0 Members and 1 Guest are viewing this topic.

Offline Tim457

  • Newbie
  • *
  • Posts: 1
Hi all, I am a sys admin charged with providing a robust AV product for my company. I've had over twenty years experience in sys admin and worked with various products, I only mention that because it is important to know that I am approaching this task with a critical eye for peace of mind. We are hoping to get ourselves ISO27001 accredited and this is my expertise, the AV product we use must be robust and provide details on any incident, whether benign or malicious.
I am really liking Avast's interface, the UI is actually rather great, intuitive and smooth, I have now been using it for 30 days and I am only taking the time here to report my findings because I would really like to follow up with an investment in the product today.  Naturally, an AV product's primary objective is to protect from malicious software, so I have created a series of tests to see how it fares. Now, I know that journalists have been doing this for many years, but having had to deal with various malicious incidents in my years, I need to be reassured that at the very least the product can detect standard malicious identities. The most obvious of these is the EICAR test, yet I was rather worried to see that Avast would not detect it from the off - I then discovered this was because .TXT files are excluded from scanning, so I removed this exclusion and sure enough the EICAR string was detected.  I then generated another text file with the same EICAR string and it was not detected - I then edited the document slightly (adding a line of characters beneath it) and it was detected. I then created the text document again and it was not detected.
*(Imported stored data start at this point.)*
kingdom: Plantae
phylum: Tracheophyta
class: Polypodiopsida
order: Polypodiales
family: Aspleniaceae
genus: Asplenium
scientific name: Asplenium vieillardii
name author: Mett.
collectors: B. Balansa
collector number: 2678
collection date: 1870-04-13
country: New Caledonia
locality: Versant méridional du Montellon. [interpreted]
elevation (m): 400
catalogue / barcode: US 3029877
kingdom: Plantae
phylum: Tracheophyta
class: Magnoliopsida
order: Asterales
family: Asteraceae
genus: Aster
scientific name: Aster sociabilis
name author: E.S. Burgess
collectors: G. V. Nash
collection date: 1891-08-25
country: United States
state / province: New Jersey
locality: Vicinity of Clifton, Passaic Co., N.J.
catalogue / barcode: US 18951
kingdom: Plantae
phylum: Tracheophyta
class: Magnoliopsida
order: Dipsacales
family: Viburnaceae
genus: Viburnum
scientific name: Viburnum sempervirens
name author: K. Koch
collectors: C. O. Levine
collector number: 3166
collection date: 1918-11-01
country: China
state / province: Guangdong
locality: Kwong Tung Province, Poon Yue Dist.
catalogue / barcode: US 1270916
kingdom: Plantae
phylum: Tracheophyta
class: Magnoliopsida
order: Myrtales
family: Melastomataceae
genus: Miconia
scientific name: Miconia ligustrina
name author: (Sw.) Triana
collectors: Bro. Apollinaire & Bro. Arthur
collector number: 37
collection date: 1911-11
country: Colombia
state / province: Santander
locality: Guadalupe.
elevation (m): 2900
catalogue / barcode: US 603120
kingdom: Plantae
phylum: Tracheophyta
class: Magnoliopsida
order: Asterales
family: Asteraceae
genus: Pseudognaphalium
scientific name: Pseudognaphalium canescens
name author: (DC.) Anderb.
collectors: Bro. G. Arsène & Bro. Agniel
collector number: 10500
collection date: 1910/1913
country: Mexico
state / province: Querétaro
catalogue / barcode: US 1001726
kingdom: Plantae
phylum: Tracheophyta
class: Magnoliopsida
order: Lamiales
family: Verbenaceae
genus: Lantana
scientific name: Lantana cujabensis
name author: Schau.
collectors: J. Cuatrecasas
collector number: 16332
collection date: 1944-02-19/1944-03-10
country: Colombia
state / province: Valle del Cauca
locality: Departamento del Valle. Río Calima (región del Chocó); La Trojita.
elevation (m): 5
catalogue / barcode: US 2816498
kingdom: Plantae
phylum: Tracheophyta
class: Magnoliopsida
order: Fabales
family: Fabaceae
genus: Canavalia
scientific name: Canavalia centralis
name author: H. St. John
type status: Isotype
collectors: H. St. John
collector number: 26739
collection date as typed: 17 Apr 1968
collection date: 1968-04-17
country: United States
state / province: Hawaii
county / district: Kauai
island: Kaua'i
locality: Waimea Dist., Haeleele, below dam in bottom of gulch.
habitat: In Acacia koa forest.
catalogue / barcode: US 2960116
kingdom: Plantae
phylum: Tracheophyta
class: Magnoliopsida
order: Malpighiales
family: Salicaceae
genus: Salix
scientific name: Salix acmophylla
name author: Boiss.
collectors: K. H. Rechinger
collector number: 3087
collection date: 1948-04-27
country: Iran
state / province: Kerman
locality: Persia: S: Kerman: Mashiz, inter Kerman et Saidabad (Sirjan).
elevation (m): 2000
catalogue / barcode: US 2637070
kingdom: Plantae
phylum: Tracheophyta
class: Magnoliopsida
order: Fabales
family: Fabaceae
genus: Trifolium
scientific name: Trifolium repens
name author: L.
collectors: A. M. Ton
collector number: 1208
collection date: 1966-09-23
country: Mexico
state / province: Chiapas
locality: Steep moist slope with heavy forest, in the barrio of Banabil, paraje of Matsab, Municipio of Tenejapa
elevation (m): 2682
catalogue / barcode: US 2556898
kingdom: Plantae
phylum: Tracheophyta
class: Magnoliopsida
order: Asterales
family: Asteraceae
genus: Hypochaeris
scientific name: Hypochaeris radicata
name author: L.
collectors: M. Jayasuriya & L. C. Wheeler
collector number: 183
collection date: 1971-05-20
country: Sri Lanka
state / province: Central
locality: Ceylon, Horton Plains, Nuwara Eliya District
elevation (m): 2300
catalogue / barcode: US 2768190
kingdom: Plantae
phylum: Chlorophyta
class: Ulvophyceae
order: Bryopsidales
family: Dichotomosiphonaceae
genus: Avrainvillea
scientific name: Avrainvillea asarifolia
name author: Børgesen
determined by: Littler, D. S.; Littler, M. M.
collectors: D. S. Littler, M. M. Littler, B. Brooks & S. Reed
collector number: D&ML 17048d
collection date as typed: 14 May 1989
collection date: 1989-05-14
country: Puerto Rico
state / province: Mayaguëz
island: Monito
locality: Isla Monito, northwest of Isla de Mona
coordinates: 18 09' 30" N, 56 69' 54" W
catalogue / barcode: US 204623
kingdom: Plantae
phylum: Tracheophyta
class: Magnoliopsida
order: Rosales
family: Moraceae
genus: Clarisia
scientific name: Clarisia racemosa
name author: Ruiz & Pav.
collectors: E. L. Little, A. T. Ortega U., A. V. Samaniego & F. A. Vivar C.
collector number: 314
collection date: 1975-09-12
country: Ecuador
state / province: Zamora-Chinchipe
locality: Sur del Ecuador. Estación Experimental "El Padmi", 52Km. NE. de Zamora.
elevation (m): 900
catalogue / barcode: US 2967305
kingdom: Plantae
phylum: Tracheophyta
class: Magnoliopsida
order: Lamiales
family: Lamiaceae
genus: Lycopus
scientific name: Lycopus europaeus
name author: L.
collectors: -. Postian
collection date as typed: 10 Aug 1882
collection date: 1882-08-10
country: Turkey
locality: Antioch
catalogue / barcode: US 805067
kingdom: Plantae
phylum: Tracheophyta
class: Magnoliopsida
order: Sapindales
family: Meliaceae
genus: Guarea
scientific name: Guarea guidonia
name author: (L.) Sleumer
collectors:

This inconsistency worries me.
I would also like to report another flaw in the product. As a sys admin, we should always be alerted to any incident on a machine - especially for ISO27001 - however, the alerting has an either/or feature - you either alert the user in app or send an e-mail to the admin - not both, this to me seems rather odd design - it is always best to notify both the user and the admin to security incidents.
Further, I note that there is no 2FA support for logging into my console and in fact it seems to be forever remained logged in - a serious security flaw in my opinion.
I also had a very bizarre experience where two rogue machines appeared in my console - I reported this to Avast, it is being investigated but 3 weeks on and they have not got back to me.
It is for the above reasons I have reservations about investing in this product. It would be great to hear other opinions on the above.